The strongest protections are in the following industries:
- Food processing (including chicken plants): Employees of food manufacturers, distributors, packers, and transporters are protected against retaliation for reporting a violation of federal laws and rules concerning food safety and accurate labeling (i.e., the Food Drug and Cosmetic Act), or for refusing to participate in any practice that violates these rules.
- Truckers: Truck drivers and others in the industry are protected against retaliation for refusing to violate any regulations related to the safety or security of a truck, or for reporting such violations. This can include exceeding axle weight allowances, and other issues.
- Nuclear power: Power plant employees and contractors/subcontractors are protected from retaliation for reporting violations of the Atomic Energy Act or any NRC regulations.
- Airlines: Air carrier employees and contractors/subcontractors are protected from retaliation for reporting violations of any laws related to aviation safety.
- Publicly-traded corporations: Employees of publicly traded corporations are protected from retaliation for reporting fraud or violation of SEC rules.
- Oil and gas pipelines: Employees working at pipeline facilities (not extraction) are protected from retaliation for reporting violations of federal laws related to pipeline safety and security, or for refusing to violate such laws.
- Financial institutions: Employees of banks, lenders, and other consumer financial institutions are protected from retaliation for reporting violations of Dodd-Frank or any CFPB rules or regulations.
- Public transit: Employees of public transit systems are protected from retaliation for reporting a hazardous safety or security condition, a violation of any federal law or rule relating to transportation safety, or any abuse of federal grants or public funds for public transportation. Employees are also protected from retaliation for refusing to work in a hazardous condition or in violation of federal law or rules.

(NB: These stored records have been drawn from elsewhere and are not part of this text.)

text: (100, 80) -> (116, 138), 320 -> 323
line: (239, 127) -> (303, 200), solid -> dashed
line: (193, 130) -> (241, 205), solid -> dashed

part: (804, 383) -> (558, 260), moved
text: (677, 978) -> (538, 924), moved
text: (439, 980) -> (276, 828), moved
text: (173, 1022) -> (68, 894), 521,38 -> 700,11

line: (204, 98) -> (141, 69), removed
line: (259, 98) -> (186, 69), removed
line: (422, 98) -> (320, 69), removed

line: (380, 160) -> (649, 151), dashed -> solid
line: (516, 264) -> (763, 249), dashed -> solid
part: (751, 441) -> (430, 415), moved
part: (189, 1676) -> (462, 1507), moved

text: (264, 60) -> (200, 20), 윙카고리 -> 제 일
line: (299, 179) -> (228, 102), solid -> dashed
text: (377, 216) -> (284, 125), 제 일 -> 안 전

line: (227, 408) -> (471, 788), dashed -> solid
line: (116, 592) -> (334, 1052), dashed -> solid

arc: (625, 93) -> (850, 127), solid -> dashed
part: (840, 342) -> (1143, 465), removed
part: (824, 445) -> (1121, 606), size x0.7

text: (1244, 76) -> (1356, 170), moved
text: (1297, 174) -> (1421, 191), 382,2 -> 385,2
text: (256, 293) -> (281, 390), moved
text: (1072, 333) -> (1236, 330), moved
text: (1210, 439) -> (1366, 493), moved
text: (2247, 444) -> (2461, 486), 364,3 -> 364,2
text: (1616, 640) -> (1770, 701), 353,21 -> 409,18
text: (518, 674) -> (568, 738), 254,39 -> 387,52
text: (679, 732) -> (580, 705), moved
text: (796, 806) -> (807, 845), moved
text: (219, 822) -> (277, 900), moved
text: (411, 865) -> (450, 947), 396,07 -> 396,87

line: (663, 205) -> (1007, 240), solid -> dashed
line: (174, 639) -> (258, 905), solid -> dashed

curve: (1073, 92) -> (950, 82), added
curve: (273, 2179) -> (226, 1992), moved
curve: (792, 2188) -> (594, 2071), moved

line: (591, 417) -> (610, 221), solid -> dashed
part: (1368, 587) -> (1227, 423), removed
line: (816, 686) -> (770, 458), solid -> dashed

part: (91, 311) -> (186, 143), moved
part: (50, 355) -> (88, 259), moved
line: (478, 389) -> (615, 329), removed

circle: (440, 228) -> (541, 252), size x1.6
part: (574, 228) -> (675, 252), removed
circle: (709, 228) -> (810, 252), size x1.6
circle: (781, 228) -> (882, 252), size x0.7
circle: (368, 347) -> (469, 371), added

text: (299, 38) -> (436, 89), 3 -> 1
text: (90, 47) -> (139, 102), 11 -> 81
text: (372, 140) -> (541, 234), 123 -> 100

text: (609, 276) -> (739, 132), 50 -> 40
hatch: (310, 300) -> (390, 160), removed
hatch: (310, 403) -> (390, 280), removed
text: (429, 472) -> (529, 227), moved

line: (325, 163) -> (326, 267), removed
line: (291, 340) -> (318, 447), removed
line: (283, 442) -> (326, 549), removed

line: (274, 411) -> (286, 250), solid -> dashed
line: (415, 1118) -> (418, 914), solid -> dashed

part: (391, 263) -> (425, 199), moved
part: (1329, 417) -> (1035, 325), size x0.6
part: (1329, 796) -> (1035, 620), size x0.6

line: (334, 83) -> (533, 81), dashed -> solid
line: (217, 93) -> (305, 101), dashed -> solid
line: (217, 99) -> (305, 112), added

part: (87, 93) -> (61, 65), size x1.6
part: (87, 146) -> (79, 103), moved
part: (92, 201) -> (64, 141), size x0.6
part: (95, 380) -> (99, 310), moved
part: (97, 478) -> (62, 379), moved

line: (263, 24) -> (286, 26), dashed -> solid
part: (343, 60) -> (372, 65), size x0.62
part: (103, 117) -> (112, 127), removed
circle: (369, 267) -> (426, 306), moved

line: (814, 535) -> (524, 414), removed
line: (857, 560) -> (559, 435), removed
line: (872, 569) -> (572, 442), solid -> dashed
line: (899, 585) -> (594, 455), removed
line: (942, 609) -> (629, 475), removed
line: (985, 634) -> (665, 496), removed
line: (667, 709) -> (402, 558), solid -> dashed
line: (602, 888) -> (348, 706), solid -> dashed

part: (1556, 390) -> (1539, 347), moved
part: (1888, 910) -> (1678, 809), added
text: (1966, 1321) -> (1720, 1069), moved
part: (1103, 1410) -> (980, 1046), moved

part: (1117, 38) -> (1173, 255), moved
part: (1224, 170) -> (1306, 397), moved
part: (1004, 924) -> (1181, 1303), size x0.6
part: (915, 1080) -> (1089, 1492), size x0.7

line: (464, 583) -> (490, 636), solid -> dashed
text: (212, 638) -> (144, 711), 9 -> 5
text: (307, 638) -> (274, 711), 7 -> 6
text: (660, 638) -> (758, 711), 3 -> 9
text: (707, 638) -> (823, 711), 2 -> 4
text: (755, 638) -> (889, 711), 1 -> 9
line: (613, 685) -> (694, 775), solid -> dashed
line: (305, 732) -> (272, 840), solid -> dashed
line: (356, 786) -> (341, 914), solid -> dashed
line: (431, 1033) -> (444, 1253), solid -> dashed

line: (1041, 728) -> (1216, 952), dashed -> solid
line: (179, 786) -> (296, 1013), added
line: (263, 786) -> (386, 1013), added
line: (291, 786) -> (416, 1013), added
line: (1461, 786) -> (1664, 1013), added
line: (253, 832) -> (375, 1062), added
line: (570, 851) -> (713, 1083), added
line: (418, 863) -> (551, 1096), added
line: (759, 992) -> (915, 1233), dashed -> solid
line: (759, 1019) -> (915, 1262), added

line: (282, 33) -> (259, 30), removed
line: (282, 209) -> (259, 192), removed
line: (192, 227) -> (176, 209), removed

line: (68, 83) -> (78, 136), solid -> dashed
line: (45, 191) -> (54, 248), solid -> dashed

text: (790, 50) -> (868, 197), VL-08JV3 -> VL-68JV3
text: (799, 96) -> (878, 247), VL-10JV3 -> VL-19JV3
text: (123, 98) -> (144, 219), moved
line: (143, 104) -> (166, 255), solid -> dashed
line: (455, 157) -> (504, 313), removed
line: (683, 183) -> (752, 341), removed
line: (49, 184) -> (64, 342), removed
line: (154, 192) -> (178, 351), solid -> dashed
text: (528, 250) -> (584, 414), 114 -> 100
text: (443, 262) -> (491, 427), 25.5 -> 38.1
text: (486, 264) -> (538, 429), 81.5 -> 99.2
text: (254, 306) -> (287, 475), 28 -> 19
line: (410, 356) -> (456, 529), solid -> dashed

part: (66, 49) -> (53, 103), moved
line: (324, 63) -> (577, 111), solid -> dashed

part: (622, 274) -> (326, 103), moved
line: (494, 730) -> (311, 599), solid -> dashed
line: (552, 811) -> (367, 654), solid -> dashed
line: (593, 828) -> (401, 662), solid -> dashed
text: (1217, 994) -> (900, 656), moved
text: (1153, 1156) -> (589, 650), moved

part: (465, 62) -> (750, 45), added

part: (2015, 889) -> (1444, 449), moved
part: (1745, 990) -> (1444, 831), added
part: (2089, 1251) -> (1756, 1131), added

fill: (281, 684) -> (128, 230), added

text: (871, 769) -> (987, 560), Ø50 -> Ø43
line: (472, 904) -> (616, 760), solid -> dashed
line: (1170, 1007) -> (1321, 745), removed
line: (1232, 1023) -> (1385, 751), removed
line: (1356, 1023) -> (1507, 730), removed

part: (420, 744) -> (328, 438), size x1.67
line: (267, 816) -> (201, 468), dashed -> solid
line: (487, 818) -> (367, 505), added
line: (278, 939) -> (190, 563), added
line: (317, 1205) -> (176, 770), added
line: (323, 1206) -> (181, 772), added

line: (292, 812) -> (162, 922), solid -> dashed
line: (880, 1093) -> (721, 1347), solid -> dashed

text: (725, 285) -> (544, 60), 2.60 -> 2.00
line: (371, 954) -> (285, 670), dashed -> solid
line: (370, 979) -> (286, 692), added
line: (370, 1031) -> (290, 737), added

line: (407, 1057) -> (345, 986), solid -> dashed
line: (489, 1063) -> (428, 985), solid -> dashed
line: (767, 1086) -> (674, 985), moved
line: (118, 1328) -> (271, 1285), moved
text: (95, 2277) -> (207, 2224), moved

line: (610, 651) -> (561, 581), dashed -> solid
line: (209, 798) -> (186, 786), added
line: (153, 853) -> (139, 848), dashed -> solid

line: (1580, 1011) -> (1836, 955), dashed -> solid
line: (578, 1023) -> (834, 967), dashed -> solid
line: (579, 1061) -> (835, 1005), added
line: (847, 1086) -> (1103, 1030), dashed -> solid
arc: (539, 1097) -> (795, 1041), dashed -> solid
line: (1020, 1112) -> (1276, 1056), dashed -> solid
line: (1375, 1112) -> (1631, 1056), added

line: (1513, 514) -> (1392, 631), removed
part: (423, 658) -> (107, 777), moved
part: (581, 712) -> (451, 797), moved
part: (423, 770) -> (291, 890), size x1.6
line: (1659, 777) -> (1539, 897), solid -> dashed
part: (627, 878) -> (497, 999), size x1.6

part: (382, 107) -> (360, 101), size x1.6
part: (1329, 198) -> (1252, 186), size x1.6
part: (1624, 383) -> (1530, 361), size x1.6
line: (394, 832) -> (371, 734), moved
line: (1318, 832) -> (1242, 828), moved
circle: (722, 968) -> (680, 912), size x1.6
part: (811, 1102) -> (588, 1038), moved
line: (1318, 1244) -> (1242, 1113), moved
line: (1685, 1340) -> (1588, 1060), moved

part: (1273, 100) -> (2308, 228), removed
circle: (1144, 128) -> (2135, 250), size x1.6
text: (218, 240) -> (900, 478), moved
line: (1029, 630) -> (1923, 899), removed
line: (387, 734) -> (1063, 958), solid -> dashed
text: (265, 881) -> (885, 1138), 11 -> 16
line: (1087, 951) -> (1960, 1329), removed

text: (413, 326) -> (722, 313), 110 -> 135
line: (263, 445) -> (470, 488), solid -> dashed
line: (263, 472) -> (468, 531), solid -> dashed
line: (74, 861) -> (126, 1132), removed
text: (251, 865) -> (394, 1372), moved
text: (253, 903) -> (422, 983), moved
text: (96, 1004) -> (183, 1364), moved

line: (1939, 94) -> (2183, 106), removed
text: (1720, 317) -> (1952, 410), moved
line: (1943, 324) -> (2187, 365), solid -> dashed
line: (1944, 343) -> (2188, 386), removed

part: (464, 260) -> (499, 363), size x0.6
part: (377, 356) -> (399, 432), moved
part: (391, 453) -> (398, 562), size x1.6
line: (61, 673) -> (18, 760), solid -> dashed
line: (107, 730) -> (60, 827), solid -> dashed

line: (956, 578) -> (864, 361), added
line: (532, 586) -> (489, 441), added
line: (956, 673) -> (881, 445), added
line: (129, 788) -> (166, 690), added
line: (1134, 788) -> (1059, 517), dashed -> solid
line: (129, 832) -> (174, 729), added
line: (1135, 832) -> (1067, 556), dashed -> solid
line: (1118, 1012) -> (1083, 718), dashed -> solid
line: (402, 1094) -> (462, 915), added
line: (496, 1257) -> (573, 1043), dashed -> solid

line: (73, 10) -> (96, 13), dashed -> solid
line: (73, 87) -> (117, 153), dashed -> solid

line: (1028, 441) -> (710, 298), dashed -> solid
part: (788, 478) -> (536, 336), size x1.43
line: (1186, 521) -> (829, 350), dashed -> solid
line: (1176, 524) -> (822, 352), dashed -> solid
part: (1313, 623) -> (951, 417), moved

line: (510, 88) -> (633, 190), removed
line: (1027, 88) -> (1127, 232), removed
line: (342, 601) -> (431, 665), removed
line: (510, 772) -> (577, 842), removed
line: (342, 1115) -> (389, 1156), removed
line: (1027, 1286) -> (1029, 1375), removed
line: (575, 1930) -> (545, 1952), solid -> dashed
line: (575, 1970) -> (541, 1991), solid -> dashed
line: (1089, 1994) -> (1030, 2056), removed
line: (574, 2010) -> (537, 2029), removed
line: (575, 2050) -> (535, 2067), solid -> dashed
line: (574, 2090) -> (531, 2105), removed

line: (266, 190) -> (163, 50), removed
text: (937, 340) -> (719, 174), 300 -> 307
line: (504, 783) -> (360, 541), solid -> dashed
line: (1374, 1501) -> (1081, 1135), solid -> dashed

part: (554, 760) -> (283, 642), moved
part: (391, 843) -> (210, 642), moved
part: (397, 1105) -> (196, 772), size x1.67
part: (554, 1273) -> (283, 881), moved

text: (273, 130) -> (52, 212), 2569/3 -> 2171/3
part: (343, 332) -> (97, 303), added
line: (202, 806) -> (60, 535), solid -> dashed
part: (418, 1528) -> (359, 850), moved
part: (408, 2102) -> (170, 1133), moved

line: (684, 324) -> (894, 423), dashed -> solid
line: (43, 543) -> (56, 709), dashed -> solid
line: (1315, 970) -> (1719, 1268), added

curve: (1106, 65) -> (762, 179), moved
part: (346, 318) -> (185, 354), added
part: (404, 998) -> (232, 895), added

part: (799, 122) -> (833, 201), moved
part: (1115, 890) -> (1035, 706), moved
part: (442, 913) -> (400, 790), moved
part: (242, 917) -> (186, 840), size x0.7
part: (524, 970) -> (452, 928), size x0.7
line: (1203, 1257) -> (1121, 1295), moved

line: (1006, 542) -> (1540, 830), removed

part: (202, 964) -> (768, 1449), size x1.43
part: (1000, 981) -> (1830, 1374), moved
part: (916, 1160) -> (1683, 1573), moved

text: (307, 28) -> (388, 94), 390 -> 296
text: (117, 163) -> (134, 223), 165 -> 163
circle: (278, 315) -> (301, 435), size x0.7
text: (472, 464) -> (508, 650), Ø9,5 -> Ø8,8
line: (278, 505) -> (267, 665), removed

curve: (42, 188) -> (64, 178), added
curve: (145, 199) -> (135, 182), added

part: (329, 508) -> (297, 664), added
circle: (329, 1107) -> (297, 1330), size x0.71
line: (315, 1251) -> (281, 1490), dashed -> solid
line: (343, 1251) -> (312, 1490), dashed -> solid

- Railroad: Railroad employees are protected from retaliation for reporting a work-place injury or illness, a hazardous condition, a violation of federal law or rules concerning railroad safety, the abuse of public funds appropriated for railroad safety, or for refusing to work in a hazardous condition.
- U.S. flag vessels: Seamen are protected from retaliation for reporting violations of federal laws related to safety to the Coast Guard, or for refusing to engage in a task which would result in serious injury to a person.
In these cases, if the employee can show that the whistleblowing contributed in any way to their termination, then the employer must affirmatively prove by clear and convincing evidence that they would have fired the employee regardless of the whistleblowing - a difficult standard to meet.
Many of these cases can be tried in either federal court or in the offices of the administrative law judges in the Department of Labor. Although some of the ALJs are worse than others, on the whole the ALJs take their job seriously - and their sole job is, for the most part, protecting whistleblowers, so they really understand these cases.
It is a good forum to be in as an employee - so long as the attorney has experience with the forum and is able to manage the often breakneck pace of this kind of administrative litigation.